I think this takes away from the main thrust of your argument which is the marketing campaign and to me makes you seem conspiratorial minded. LLMs can be both useful and also mass astroturfing can be happening.

Personally I have witnessed non coders (people who can code a little but have not done any professional software building) like my spouse do some pretty amazing things. So I don’t think it’s useless.

It can be all of:

1. It’s useful for coding

2. There’s mass social media astroturfing happening

3. There’s a massive social overhype train that should be viewed skeptically

4. Theres some genuine word of mouth and developer demand to try the latest models out of curiosity, with some driven by the hype train and irrational exuberance and some by fear for their livelihoods.

co_king_3 4 hours ago||
I'm not trying to be rhetorically effective, I'm stating my true belief

IN MY GENUINELY HELD OPINION, LLMs generate shit code and the people who disagree don't know what good code looks like.

snek_case 4 hours ago||||
LLMs are super efficient at generating boilerplate for lots of APIs, which is a time consuming and tedious part of programming.
co_king_3 4 hours ago|||
> LLMs are super efficient at generating boilerplate for lots of APIs

Yes they are. This is true.

> which is a time consuming and tedious part of programming.

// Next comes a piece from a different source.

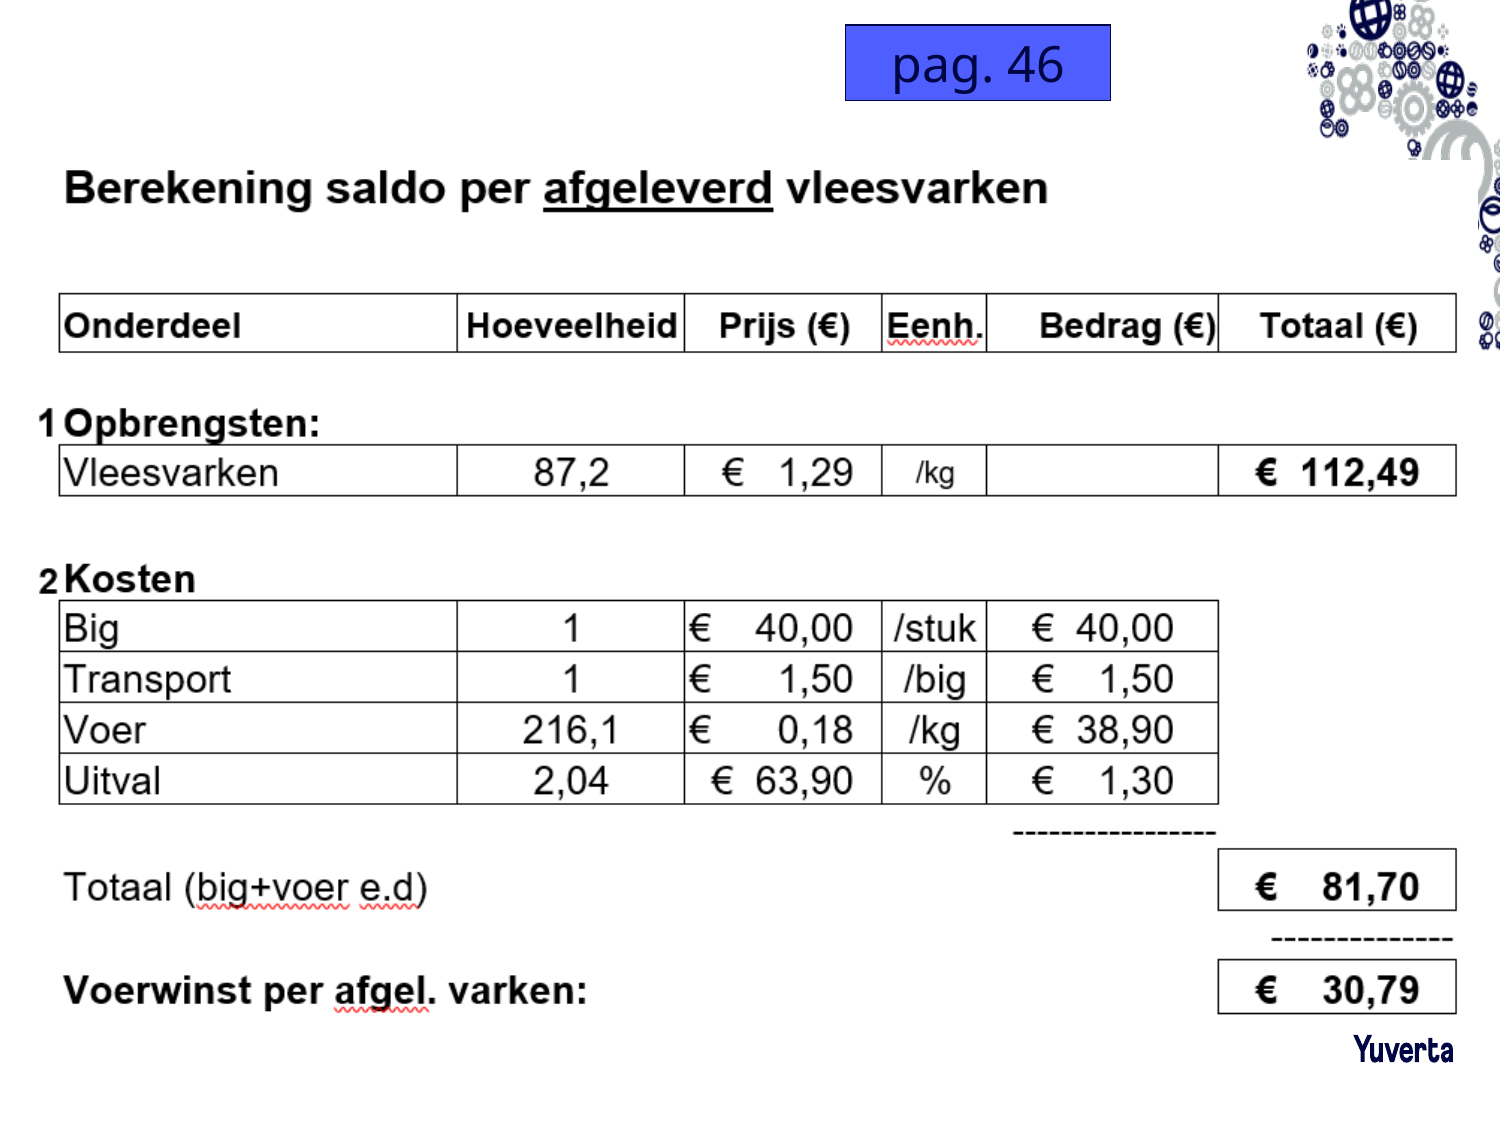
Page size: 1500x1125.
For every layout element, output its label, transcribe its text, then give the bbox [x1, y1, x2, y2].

text_box pag. 46 [845, 24, 1111, 101]
picture [0, 0, 1500, 1125]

In my experience, this is a tedious part of programming which I do not spend very much time on.

In my experience LLM generated API boilerplate is acceptable, yet still sloppier than anything I would write by hand.

In my experience LLMs are quite bad at generating essentially every other type of code, especially if you are not generating JS/TS or HTML/CSS.

cfiggers 4 hours ago|||
> They are aggressively manipulating social media with astroturfed accounts, in particular this site and Reddit.
cindyllm 4 hours ago|||
[dead]
qwertox 2 hours ago||
I absolutely love reading thoughts and see the commands it uses. It teaches me new stuff, and I think this is what young people need: be able to know WHAT it is doing and WHY it is doing it. And have the ability to discuss with another agent about what the agent and me are trying to archive, and we can ask them questions we have without disturbing the flow, but seeing the live output.

Regarding the thoughts: it also allows me to detect problematic paths it takes, like when it can't find a file.

For example today I was working on a project that depends on another project, managed by another agent. While refactoring my code it noticed that it needs to see what this command is which it is invoking, so it even went so far as to search through vs code's user data to find the recent files history if it can find out more about that command... I stopped it and told it that if it has problems, it should tell me. It explained it can't find that file, i gave it the paths and tokens were saved. Note that in that session I was manually approving all commands, but then rejected the one in the data dir.

Why dumb it down?

svnt 2 hours ago|
They don’t seem to realize that doing vibe coding requires enough information to get the vibes.

There are no vibes in “I am looking at files and searching for things” so I have zero weight to assign to your decision quality up until the point where it tells me the evals passed at 100%.

Your agent is not good enough. I trust it like I trust a toddler not to fall into a swimming pool. It’s not trying to, but enough time around the pool and it is going to happen, so I am watching the whole time, and I might even let it fall in if I think it can get itself out.

nektro 1 hour ago|
the definition of vibe coding is that you never check what it's doing, you only check its output; eg the actual website/feature you're having it build.